Mit einem One Light Setup, also nur einer Lichtquelle, zu arbeiten, ist nicht nur einfach. Es kann auch noch gut aussehen. Weniger ist manchmal eben mehr. Denn auch wenn wir uns in einer Studio-Situation befinden, heißt das nicht, dass wir gleich alle Blitze aus der Tasche holen müssen, die wir zur Verfügung haben.

Gehen wir also einen Schritt zurück. Wenn du draußen mit natürlichem Licht fotografierst, hast du eine Lichtquelle – die Sonne. Vorausgesetzt, du möchtest keine speziellen Effekte erzielen, wirst du nur diese nutzen, um ein möglichst natürliches Bild zu bekommen. Eventuell nimmst du noch einen Aufheller dazu, aber das war es dann auch. Das One Light Setup vor der Tür, sozusagen.

Muschel-Licht

In Fashion-Aufnahmen wird häufig mit dem „Clamshell“-Setup gearbeitet. Dabei ist das Hauptlicht direkt vor und in einem Winkel von ca. 45° über dem Model platziert. Wiederum unter dem Hauptlicht befindet sich eine 2. Lichtquelle, die die entstehenden Schatten aufhellt und den soften Charakter des Hauptlichts unterstützt. Von der Seite betrachtet ergeben beide Lichtquellen die Form einer aufgeklappten Muschel, daher der Name. Anstelle der 2. Lichtquelle habe ich einen silberfarbenen Reflektor gewählt, was die Sache insgesamt noch einfacher macht und die Schatten stärker aufhellt als ein rein weißer Reflektor.

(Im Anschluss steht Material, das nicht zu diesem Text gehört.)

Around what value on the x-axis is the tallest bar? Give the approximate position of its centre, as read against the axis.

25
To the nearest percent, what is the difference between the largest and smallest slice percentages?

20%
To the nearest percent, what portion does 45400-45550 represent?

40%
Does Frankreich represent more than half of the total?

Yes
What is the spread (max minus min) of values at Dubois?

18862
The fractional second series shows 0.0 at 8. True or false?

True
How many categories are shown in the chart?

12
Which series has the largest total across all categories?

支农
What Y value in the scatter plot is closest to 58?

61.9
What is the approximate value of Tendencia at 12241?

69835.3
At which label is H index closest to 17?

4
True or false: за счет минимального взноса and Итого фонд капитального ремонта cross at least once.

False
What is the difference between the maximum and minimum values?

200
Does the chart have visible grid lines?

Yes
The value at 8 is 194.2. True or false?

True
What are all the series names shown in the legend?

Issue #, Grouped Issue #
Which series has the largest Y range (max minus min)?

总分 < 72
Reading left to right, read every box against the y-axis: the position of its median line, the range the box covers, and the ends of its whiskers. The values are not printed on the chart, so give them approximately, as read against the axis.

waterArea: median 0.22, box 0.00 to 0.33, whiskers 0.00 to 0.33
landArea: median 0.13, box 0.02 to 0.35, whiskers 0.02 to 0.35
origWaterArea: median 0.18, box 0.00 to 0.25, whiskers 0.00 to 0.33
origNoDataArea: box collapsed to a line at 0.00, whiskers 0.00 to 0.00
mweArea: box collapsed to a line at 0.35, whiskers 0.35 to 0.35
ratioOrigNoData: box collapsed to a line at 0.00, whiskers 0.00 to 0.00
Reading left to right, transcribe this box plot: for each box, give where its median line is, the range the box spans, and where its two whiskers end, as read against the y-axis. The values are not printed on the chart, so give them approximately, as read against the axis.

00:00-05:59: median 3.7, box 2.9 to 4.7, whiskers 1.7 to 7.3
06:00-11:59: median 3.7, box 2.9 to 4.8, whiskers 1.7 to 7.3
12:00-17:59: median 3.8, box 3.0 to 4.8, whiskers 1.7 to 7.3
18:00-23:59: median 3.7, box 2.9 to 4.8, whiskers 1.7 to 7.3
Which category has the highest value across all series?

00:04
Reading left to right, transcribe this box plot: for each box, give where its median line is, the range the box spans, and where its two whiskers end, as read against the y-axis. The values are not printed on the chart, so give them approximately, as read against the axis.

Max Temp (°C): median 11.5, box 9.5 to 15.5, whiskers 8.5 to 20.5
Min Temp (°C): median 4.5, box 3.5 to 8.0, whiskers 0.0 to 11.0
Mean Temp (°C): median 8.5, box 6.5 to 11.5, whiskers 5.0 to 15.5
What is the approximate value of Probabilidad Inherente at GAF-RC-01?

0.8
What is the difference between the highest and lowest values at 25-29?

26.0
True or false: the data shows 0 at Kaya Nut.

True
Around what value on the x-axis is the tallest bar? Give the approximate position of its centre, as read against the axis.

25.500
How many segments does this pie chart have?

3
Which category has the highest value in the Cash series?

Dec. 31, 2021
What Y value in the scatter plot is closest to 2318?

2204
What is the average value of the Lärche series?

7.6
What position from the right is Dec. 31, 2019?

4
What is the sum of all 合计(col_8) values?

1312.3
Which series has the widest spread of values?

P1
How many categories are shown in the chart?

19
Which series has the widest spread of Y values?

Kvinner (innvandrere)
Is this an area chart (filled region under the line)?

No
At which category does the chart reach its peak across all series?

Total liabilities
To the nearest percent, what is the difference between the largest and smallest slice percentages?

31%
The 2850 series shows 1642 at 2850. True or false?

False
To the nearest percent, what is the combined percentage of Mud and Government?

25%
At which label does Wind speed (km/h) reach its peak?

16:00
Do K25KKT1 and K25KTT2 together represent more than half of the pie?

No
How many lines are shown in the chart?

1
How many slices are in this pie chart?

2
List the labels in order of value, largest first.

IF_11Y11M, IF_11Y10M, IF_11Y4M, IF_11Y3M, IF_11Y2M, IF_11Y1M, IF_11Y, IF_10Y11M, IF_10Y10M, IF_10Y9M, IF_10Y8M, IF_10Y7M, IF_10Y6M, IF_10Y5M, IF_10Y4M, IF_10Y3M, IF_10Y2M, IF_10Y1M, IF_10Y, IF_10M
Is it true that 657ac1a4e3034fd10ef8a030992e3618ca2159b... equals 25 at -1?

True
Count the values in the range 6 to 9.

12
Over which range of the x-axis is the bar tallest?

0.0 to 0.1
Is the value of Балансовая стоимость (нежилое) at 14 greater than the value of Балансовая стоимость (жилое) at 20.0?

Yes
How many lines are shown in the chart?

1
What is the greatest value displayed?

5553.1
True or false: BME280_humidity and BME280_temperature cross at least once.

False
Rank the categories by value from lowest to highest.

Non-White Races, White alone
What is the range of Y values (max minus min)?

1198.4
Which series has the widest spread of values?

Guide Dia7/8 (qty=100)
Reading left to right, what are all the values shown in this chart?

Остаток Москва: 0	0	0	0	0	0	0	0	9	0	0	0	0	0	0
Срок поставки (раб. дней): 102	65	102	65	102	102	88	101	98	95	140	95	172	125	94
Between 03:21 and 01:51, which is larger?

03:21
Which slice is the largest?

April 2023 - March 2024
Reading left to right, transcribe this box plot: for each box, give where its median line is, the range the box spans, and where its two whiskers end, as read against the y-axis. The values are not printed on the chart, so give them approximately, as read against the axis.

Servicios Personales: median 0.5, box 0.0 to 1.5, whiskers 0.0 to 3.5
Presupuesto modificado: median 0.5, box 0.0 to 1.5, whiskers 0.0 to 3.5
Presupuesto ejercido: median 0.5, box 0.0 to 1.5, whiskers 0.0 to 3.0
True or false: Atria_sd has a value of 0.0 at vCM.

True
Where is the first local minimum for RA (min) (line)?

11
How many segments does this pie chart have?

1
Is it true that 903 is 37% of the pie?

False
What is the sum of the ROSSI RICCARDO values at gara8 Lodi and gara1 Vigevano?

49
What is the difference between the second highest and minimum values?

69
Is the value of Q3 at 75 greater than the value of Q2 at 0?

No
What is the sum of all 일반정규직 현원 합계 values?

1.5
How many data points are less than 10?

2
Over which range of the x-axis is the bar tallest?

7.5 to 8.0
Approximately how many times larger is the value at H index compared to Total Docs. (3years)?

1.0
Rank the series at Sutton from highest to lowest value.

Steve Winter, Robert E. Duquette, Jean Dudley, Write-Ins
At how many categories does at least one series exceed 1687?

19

Um ein solches One Light Setup nachzubauen, benötigst du nichts weiter als einen externen Blitz, einen Diffusor (in meinem Fall einen Schirm) und einen Aufheller. Weiterhin wirst du feststellen, dass du durch das Spiel mit den Abständen (Model zur Wand; Reflektor zum Model) sehr einfach ganz unterschiedliche Lichtstimmungen erzeugen kannst. Daher: Probiere es selber aus – es lohnt sich!

Setup: Yongnuo YN 560 III mit Durchlichtschirm, Silberreflektor, weiße Wand.